• **Task requirements**: Copy out the text of every row below word for word, keeping each line as it appears. Leave the pictures out of your answer.

(Stored dataset items)
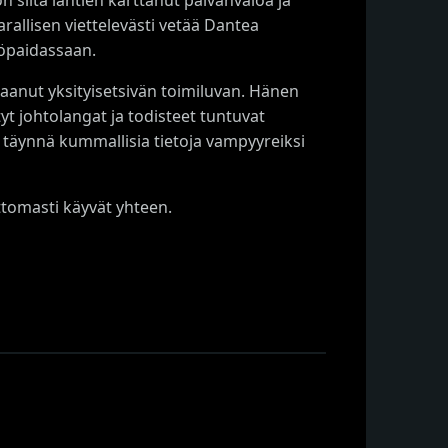
arallisen viettelevästi vetää Dantea
yöpaidassaan.
aanut yksityisetsivän toimiluvan. Hänen
yt johtolangat ja todisteet tuntuvat
, täynnä kummallisia tietoja vampyyreiksi
ttomasti käyvät yhteen.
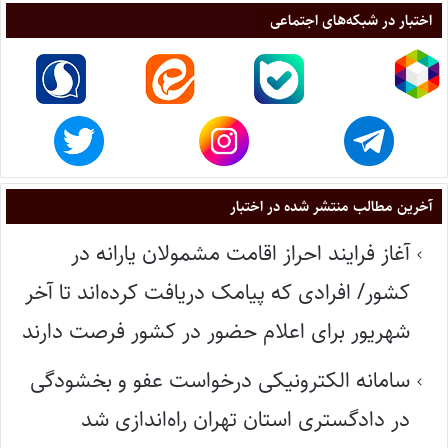
اختبار در شبکه‌های اجتماعی
آخرین مطالب منتشر شده در اختبار
آغاز فرایند احراز اقامت مشمولان یارانه در
کشور/ افرادی که پیامک دریافت کرده‌اند تا آخر
شهریور برای اعلام حضور در کشور فرصت دارند
سامانه الکترونیکی درخواست عفو و بخشودگی
در دادگستری استان تهران راه‌اندازی شد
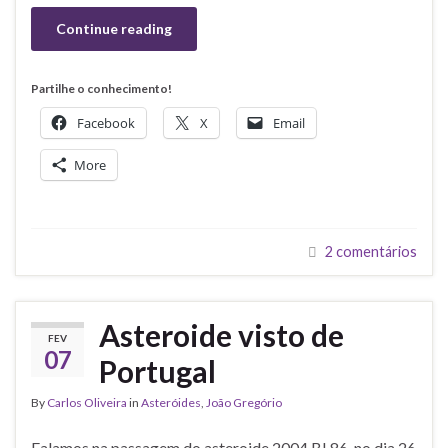
Continue reading
Partilhe o conhecimento!
Facebook
X
Email
More
2 comentários
Asteroide visto de
FEV
07
Portugal
By
Carlos Oliveira
in
Asteróides
,
João Gregório
Falamos na passagem do asteroide 2004 BL86, no dia 26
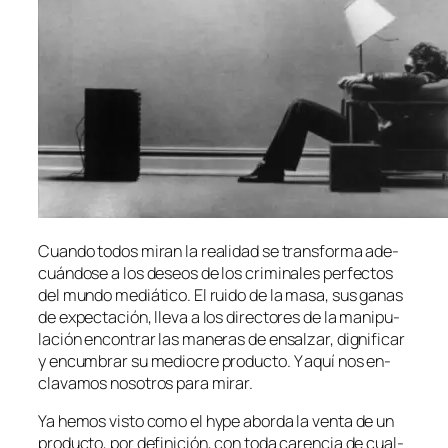
Cuando to­dos mi­ran la reali­dad se trans­for­ma ade­
cuán­do­se a los de­seos de los cri­mi­na­les per­fec­tos
del mun­do me­diá­ti­co. El rui­do de la ma­sa, sus ga­nas
de ex­pec­ta­ción, lle­va a los di­rec­to­res de la ma­ni­pu­
la­ción en­con­trar las ma­ne­ras de en­sal­zar, dig­ni­fi­car
y en­cum­brar su me­dio­cre pro­duc­to. Y aquí nos en­
cla­va­mos no­so­tros pa­ra mirar.
Ya he­mos vis­to co­mo el hy­pe abor­da la ven­ta de un
pro­duc­to, por de­fi­ni­ción, con to­da ca­ren­cia de cual­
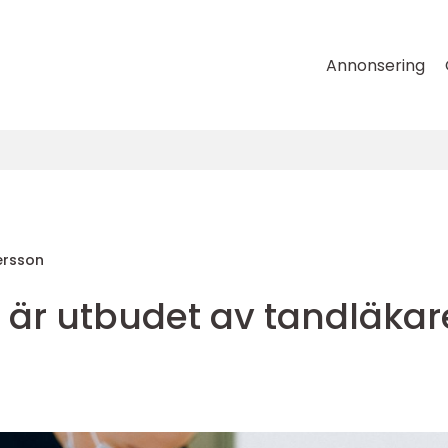
Annonsering
ersson
är utbudet av tandläkar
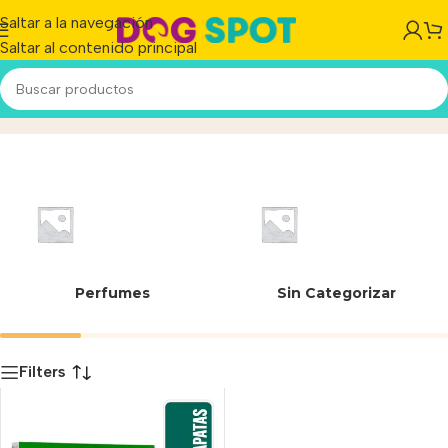
Saltar a la navegación
Saltar al contenido principal
Tea
Inicio
/
Producto
Perfumes
Sin Categorizar
Filters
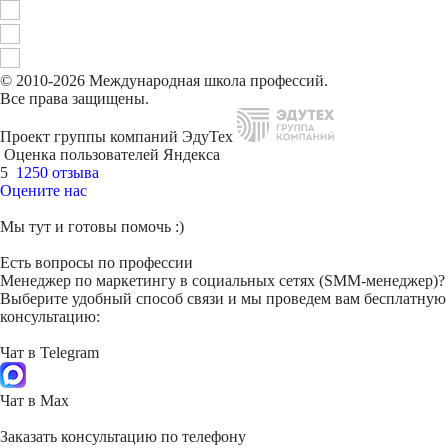
© 2010-2026 Международная школа профессий.
Все права защищены.
Проект группы компаний ЭдуТех
Оценка пользователей Яндекса
5
1250 отзыва
Оцените нас
Мы тут и готовы помочь :)
Есть вопросы по профессии
Менеджер по маркетингу в социальных сетях (SMM-менеджер)?
Выберите удобный способ связи и мы проведем вам бесплатную
консультацию:
Чат в Telegram
Чат в Max
Заказать консультацию по телефону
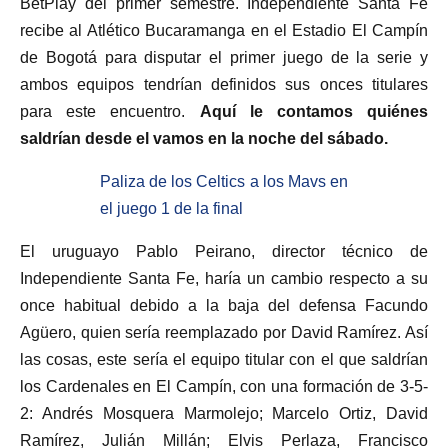
BetPlay del primer semestre. Independiente Santa Fe
recibe al Atlético Bucaramanga en el Estadio El Campín
de Bogotá para disputar el primer juego de la serie y
ambos equipos tendrían definidos sus onces titulares
para este encuentro.
Aquí le contamos quiénes
saldrían desde el vamos en la noche del sábado.
Paliza de los Celtics a los Mavs en
el juego 1 de la final
El uruguayo Pablo Peirano, director técnico de
Independiente Santa Fe, haría un cambio respecto a su
once habitual debido a la baja del defensa Facundo
Agüero, quien sería reemplazado por David Ramírez. Así
las cosas, este sería el equipo titular con el que saldrían
los Cardenales en El Campín, con una formación de 3-5-
2: Andrés Mosquera Marmolejo; Marcelo Ortiz, David
Ramírez, Julián Millán; Elvis Perlaza, Francisco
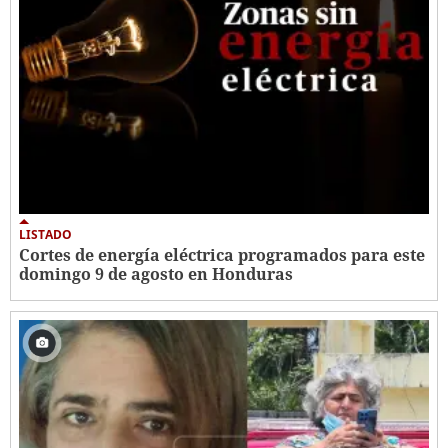
LISTADO
Cortes de energía eléctrica programados para este
domingo 9 de agosto en Honduras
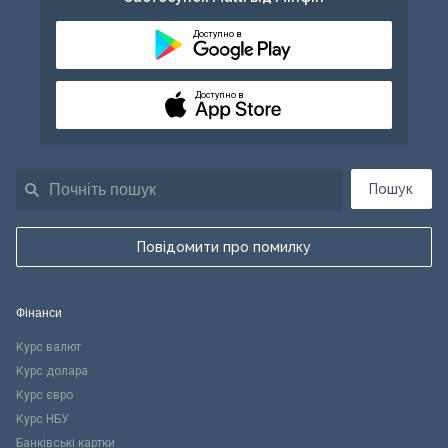
Доступно в
Доступно в
Пошук
Повідомити про помилку
Фінанси
Курс валют
Курс долара
Курс євро
Курс НБУ
Банківські картки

• **Exercise solution**:
arallisen viettelevästi vetää Dantea
yöpaidassaan.
aanut yksityisetsivän toimiluvan. Hänen
yt johtolangat ja todisteet tuntuvat
, täynnä kummallisia tietoja vampyyreiksi
ttomasti käyvät yhteen.
اختبار در شبکه‌های اجتماعی
آخرین مطالب منتشر شده در اختبار
آغاز فرایند احراز اقامت مشمولان یارانه در
کشور/ افرادی که پیامک دریافت کرده‌اند تا آخر
شهریور برای اعلام حضور در کشور فرصت دارند
سامانه الکترونیکی درخواست عفو و بخشودگی
در دادگستری استان تهران راه‌اندازی شد
Continue reading
Partilhe o conhecimento!
Facebook
X
Email
More
2 comentários
Asteroide visto de
FEV
07
Portugal
By
Carlos Oliveira
in
Asteróides
,
João Gregório
Falamos na passagem do asteroide 2004 BL86, no dia 26
Cuando to­dos mi­ran la reali­dad se trans­for­ma ade­
cuán­do­se a los de­seos de los cri­mi­na­les per­fec­tos
del mun­do me­diá­ti­co. El rui­do de la ma­sa, sus ga­nas
de ex­pec­ta­ción, lle­va a los di­rec­to­res de la ma­ni­pu­
la­ción en­con­trar las ma­ne­ras de en­sal­zar, dig­ni­fi­car
y en­cum­brar su me­dio­cre pro­duc­to. Y aquí nos en­
cla­va­mos no­so­tros pa­ra mirar.
Ya he­mos vis­to co­mo el hy­pe abor­da la ven­ta de un
pro­duc­to, por de­fi­ni­ción, con to­da ca­ren­cia de cual­
Annonsering
ersson
är utbudet av tandläkar
Saltar a la navegación
Saltar al contenido principal
Tea
Inicio
/
Producto
Perfumes
Sin Categorizar
Filters
© 2010-2026 Международная школа профессий.
Все права защищены.
Проект группы компаний ЭдуТех
Оценка пользователей Яндекса
5
1250 отзыва
Оцените нас
Мы тут и готовы помочь :)
Есть вопросы по профессии
Менеджер по маркетингу в социальных сетях (SMM-менеджер)?
Выберите удобный способ связи и мы проведем вам бесплатную
консультацию:
Чат в Telegram
Чат в Max
Заказать консультацию по телефону
BetPlay del primer semestre. Independiente Santa Fe
recibe al Atlético Bucaramanga en el Estadio El Campín
de Bogotá para disputar el primer juego de la serie y
ambos equipos tendrían definidos sus onces titulares
para este encuentro.
Aquí le contamos quiénes
saldrían desde el vamos en la noche del sábado.
Paliza de los Celtics a los Mavs en
el juego 1 de la final
El uruguayo Pablo Peirano, director técnico de
Independiente Santa Fe, haría un cambio respecto a su
once habitual debido a la baja del defensa Facundo
Agüero, quien sería reemplazado por David Ramírez. Así
las cosas, este sería el equipo titular con el que saldrían
los Cardenales en El Campín, con una formación de 3-5-
2: Andrés Mosquera Marmolejo; Marcelo Ortiz, David
Ramírez, Julián Millán; Elvis Perlaza, Francisco
LISTADO
Cortes de energía eléctrica programados para este
domingo 9 de agosto en Honduras
Доступно в
Доступно в
Пошук
Повідомити про помилку
Фінанси
Курс валют
Курс долара
Курс євро
Курс НБУ
Банківські картки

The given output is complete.